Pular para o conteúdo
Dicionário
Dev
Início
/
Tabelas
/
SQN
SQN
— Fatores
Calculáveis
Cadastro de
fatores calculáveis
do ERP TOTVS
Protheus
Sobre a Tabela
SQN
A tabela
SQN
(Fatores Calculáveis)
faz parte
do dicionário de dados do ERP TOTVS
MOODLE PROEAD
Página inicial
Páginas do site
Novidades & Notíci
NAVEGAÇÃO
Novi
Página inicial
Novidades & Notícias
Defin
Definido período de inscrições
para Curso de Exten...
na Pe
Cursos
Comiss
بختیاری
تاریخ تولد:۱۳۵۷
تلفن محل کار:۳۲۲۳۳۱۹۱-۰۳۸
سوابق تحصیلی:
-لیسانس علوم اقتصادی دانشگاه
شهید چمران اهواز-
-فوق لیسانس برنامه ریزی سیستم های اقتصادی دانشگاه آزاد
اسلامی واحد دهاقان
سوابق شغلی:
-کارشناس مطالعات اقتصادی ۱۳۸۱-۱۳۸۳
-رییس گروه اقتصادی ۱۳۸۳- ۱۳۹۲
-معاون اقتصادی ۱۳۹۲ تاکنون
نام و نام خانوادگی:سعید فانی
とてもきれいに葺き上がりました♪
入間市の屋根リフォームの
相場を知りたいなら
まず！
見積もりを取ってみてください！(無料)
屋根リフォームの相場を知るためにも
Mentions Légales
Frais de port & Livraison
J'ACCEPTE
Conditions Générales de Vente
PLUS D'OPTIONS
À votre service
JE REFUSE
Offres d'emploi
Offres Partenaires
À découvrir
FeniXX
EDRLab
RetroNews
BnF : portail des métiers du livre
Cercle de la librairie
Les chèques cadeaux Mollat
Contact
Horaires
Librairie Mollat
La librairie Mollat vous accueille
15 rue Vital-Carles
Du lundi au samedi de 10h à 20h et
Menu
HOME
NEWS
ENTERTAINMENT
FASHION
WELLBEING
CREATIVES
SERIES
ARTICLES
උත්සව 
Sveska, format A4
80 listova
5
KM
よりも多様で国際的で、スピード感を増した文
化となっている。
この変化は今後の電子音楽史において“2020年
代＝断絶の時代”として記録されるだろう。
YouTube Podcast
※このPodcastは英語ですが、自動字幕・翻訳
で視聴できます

### PROBLEM TO SOLVE
Lines containing the word "TOTVS" must all be returned from the material above.

### WRITTEN SOLUTION
do ERP TOTVS
do dicionário de dados do ERP TOTVS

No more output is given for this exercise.